The zeb1a 3′ UTR was amplified with the following primers: zeb1a_3′UTR_Fw, 5′-CTTACAGGGGTGATTCTCATG-3′; and zeb1a_3′UTR_Rv, 5′-AACGACTGACACGTTACACAC-3′. miR-145 binding sites were deleted in the zeb1a 3′ UTR using the following primers: zeb1a_Mut1_Fw, 5′-CAAATTTATGCGTATTCCCGGGTGCTGCACGATATTGG-3′; zeb1a_Mut1_Rv, 5′-CCAATATCGTGCAGCACCCGGGAATACGCATAAATTTG-3′; zeb1a_Mut2_Fw, 5′-CTTTTCACAATCTTCAGTGTTTGTCATTTGATCCCGGGAGAGTTTCTCACGTGTTGTTTGATT-3′; and zeb1a_Mut2_Rv, 5′-AATCAAACAACACGTGAGAAACTCTCCCGGGATCAAATGACAAACACTGAAGATTGTGAAAAG-3′.

RNA was isolated with TRIzol reagent (Invitrogen Life Technologies), and cDNA was made with a RT High Capacity kit (Applied Biosystems), according to the manufacturer's protocol. qRT-PCR was performed with an ABI 7900HT Fast Real-Time PCR System (Applied Biosystems) using Platinum qPCR SuperMix-UDG with ROX (Invitrogen Life Technologies). The following genes were analyzed: acta2 (NM_212620.1); tagln (NM_001045467.1); myh11 (NM_001024448.1); foxa3 (NM_131299.1); foxo1a (NM_001077257.2); zeb1a (XM_001344071.6); hand2 (NM_131626.2); E-cadherin (NM_131820.1); N-cadherin (NM_131081.2); occludin A (NM_212832.2); twist1a (NM_130984.2); twist1b (NM_001017820.1); snai1a (NM_131066.1); snai1b (NM_130989.3); and snai2 (NM_001008581.1). The β-actin gene (actb) was included as a control housekeeping gene (NM_131031.1 and NM_181601.4). Specific primers were designed with the dedicated UPL on-line tool (Roche) and are provided in Table S5. Data were analyzed using the ΔΔCt method with ABI software, version 2.1 (Applied Biosystems). For microRNA analyses, RNA was extracted using the TRIzol reagent (Invitrogen Life Technologies). qRT-PCR for microRNA detection was performed with the indicated TaqMan microRNA assays (Applied Biosystems) on 10 ng of total RNA according to the manufacturer's instructions. qRT-PCR was conducted using gene-specific primers on a 7900HT Fast Real-Time PCR System (Applied Biosystems). Quantitative normalization was performed for the expression of the RNU6 small nucleolar RNA. Data analysis was performed using the ΔΔCt method with the ABI software, version 2.1 (Applied Biosystems).

Total RNA (20 μg) isolated as above was resolved by 12.5% (w/v) TBE-urea-polyacrylamide gel electrophoresis and transferred to a Hybond N+ membrane (GE Healthcare Life Sciences). The filter was hybridized overnight at 45°C with a specific miR-145 digoxigenin-labeled LNA detection probe (Exiqon), washed and visualized with a specific DIG antibody (1:10,000) using the DIG Nucleic Acid Detection kit (all from Roche). The filter was then stripped and re-probed overnight at 45°C using a specific U6 digoxigenin-labeled LNA detection probe (Exiqon).

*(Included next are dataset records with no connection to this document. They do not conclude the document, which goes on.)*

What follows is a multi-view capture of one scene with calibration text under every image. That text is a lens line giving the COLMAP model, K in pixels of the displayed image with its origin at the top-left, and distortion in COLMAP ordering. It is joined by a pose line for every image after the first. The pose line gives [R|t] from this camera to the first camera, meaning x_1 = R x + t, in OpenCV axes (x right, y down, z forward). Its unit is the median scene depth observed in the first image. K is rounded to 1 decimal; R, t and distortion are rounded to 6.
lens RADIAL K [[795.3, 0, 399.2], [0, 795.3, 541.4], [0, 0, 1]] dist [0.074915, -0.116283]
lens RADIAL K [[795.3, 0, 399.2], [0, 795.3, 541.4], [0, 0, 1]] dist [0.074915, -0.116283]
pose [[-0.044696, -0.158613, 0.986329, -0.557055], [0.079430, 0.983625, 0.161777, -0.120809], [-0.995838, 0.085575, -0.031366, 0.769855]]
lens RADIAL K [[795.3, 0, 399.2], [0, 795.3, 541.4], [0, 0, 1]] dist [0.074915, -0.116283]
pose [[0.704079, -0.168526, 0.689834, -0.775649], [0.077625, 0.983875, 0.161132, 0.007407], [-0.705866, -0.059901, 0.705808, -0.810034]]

Phosphohistone H3 (Ser10, Cell Signaling) immunofluorescence was used to evaluate cell proliferation. The staining was performed on cross-sections of the gut of Tg(hand2:EGFP)^pd24 at 48 hpf. Ph3/hand2 double-positive cells and hand2 single-positive cells were counted in a minimum of three distinct sections per embryo in eight individual animals. The ratios are represented normalized to controls.

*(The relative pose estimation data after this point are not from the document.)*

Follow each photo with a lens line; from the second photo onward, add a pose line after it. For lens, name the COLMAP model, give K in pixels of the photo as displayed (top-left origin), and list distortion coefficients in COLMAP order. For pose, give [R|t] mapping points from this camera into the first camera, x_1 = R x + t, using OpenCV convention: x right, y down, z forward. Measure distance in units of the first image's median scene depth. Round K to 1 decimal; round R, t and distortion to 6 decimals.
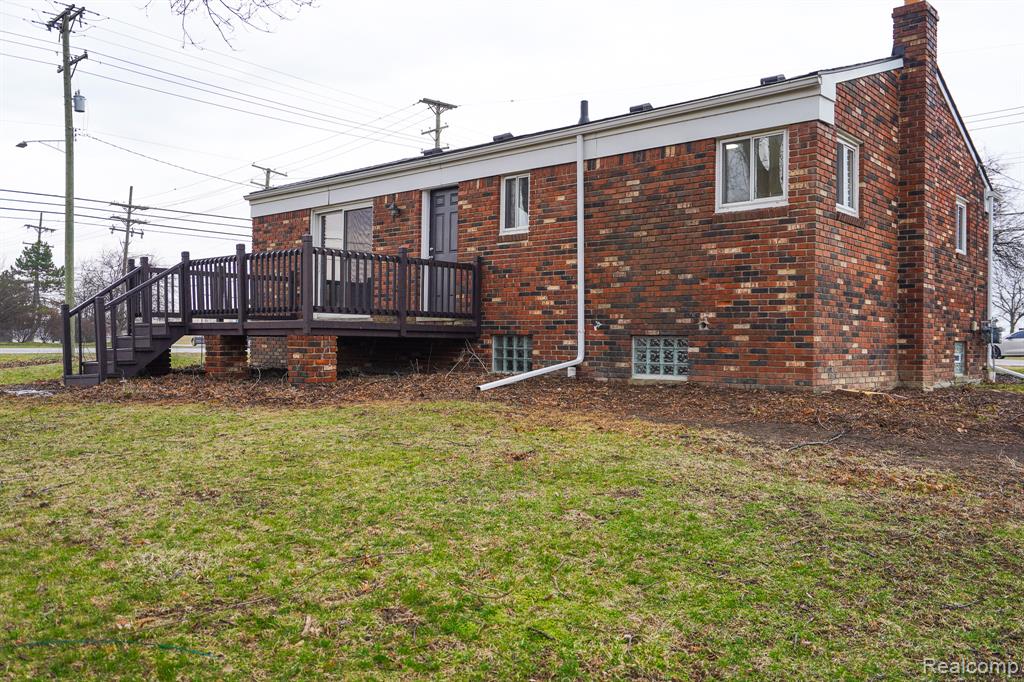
lens RADIAL K [[802.4, 0, 487.6], [0, 802.4, 342.0], [0, 0, 1]] dist [-0.000742, -0.004943]
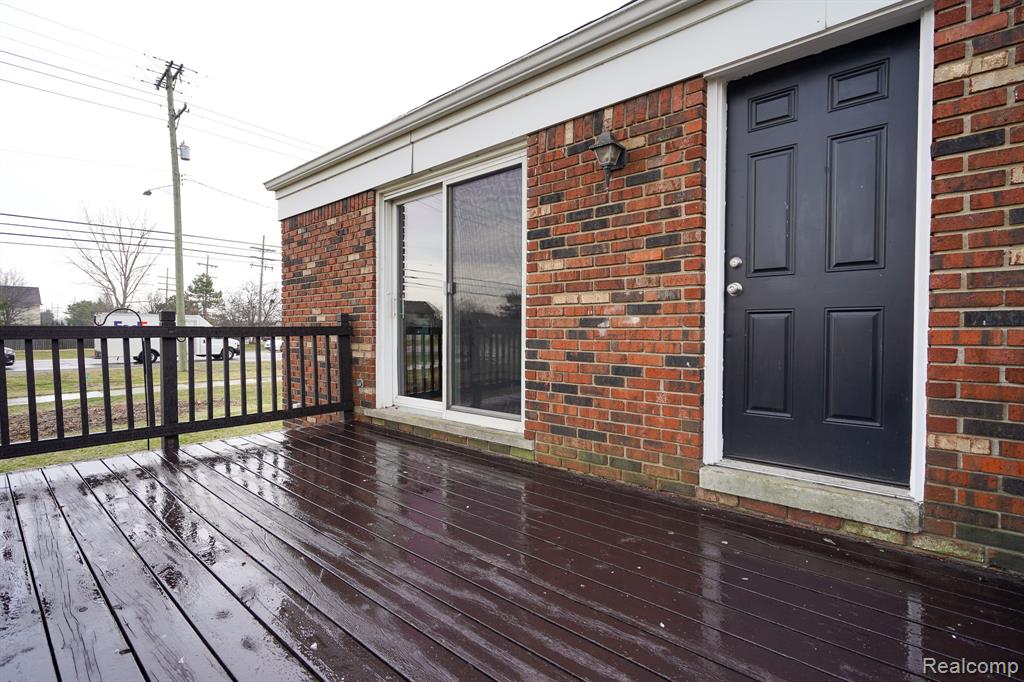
lens RADIAL K [[460.2, 0, 503.8], [0, 460.2, 346.7], [0, 0, 1]] dist [-0.004515, 0.001223]
pose [[0.999642, -0.009972, 0.024838, -0.184689], [0.009144, 0.999405, 0.033253, -0.095801], [-0.025155, -0.033014, 0.999138, 0.881445]]
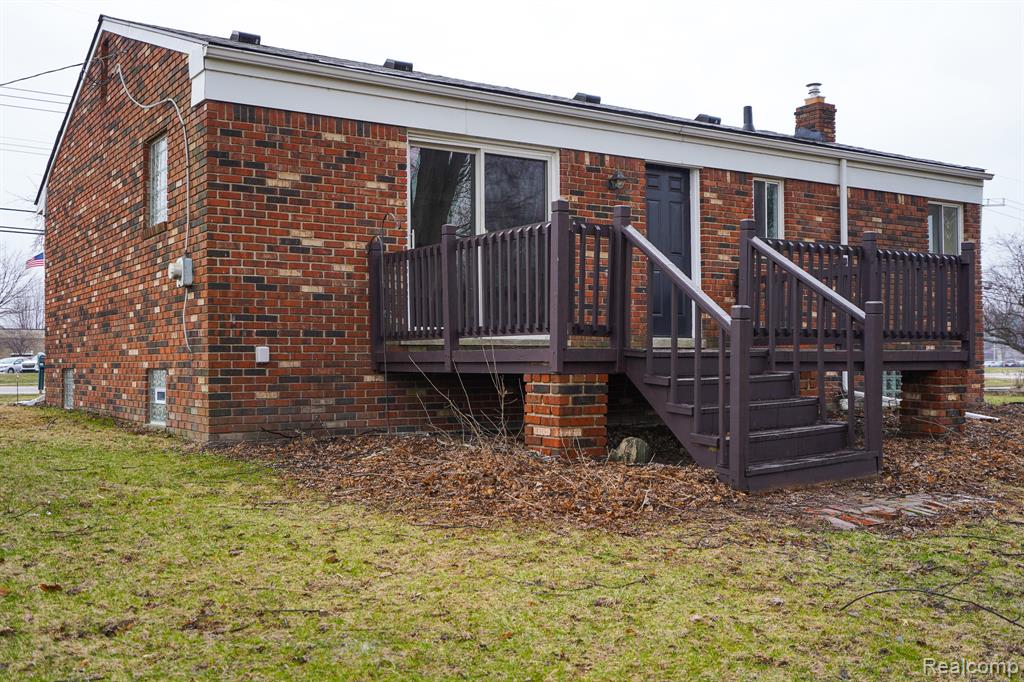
lens RADIAL K [[1050.1, 0, 467.4], [0, 1050.1, 365.5], [0, 0, 1]] dist [0.003350, 0.000000]
pose [[0.278811, -0.008631, 0.960307, -1.096122], [0.007253, 0.999950, 0.006882, -0.018596], [-0.960319, 0.005046, 0.278859, 0.965573]]
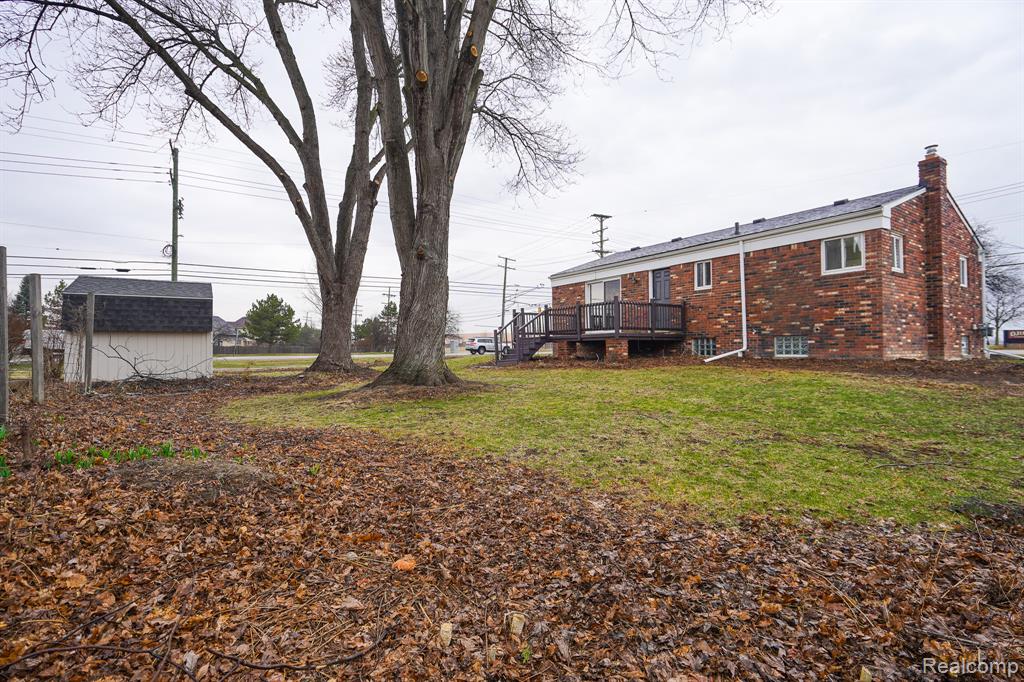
lens RADIAL K [[460.2, 0, 495.0], [0, 460.2, 344.0], [0, 0, 1]] dist [-0.004515, 0.001223]
pose [[0.968370, -0.023744, -0.248386, -0.191179], [0.020549, 0.999669, -0.015449, 0.013516], [0.248671, 0.009856, 0.968538, -0.278774]]
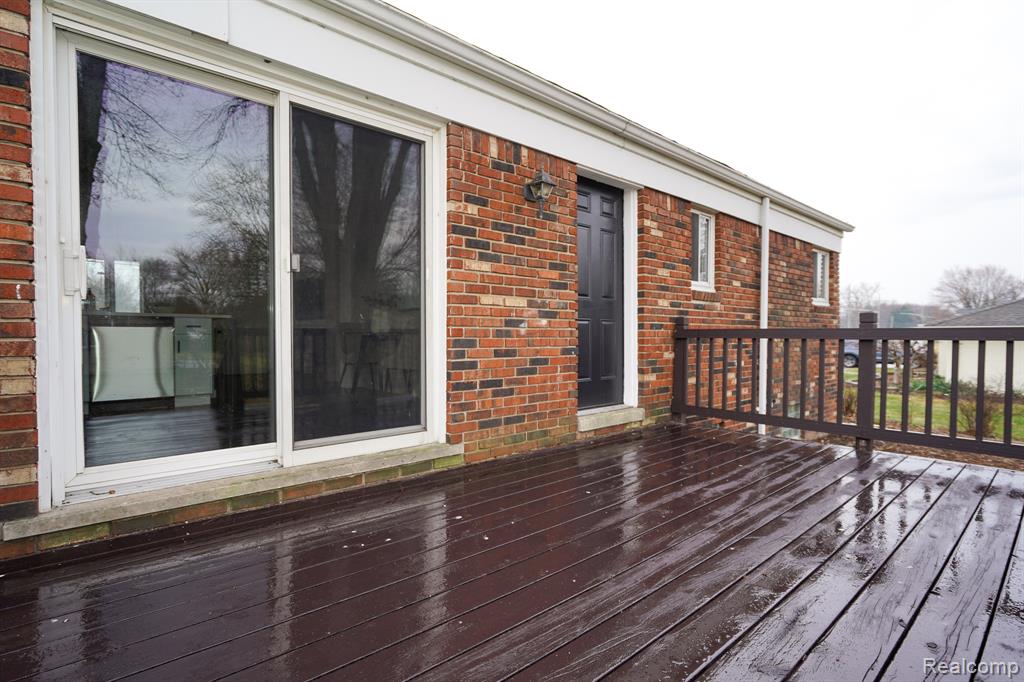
lens RADIAL K [[460.2, 0, 502.9], [0, 460.2, 345.3], [0, 0, 1]] dist [-0.004515, 0.001223]
pose [[0.162302, -0.038244, 0.986000, -0.405887], [-0.003118, 0.999224, 0.039270, -0.097362], [-0.986736, -0.009448, 0.162057, 1.077976]]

The complete zebrafish foxo1a CDS was amplified by PCR from cDNA using the primers: foxo1a_Fw, 5′-GTACCATGGCTGACGCAG-3′ and foxo1a_Rv, 5′-CTACCCAGACACCCAGCTG-3′. Purified PCR product was cloned in pCS2+ vector. foxo1a mRNA was synthesized using the mMessage Machine kit (Ambion) following the manufacturer's instructions. Wild-type embryos were injected at the one-cell stage with 100 pg of foxo1a mRNA. We also included a control mRNA encoding the fluorescent protein mCherry (100 pg) in each injection.

All experiments were performed at least three independent times for each condition, and the error bars represent the mean±s.d. of the mean unless otherwise stated. Statistical significance was evaluated by Student's test or one-way ANOVA-Dunnett's post-hoc test as appropriate, and significance is reported as *P<0.05, **P<0.01, ***P<0.001 and ****P<0.0001.

We thank Vanessa Barone for cloning the acta2 promoter and generating the Tg(acta2:mCherry)^uto5 line, Dr Caroline E. Burns for providing the Tg(hsp70:caALK5) line, Dr M. Bagnat for providing Tg(claudin:GFP) line, Anastasia Felker for assistance with genetic lineage tracing, Xiaowen Chen for assistance with rescue experiments and members of the Santoro lab for critical reading of the manuscript.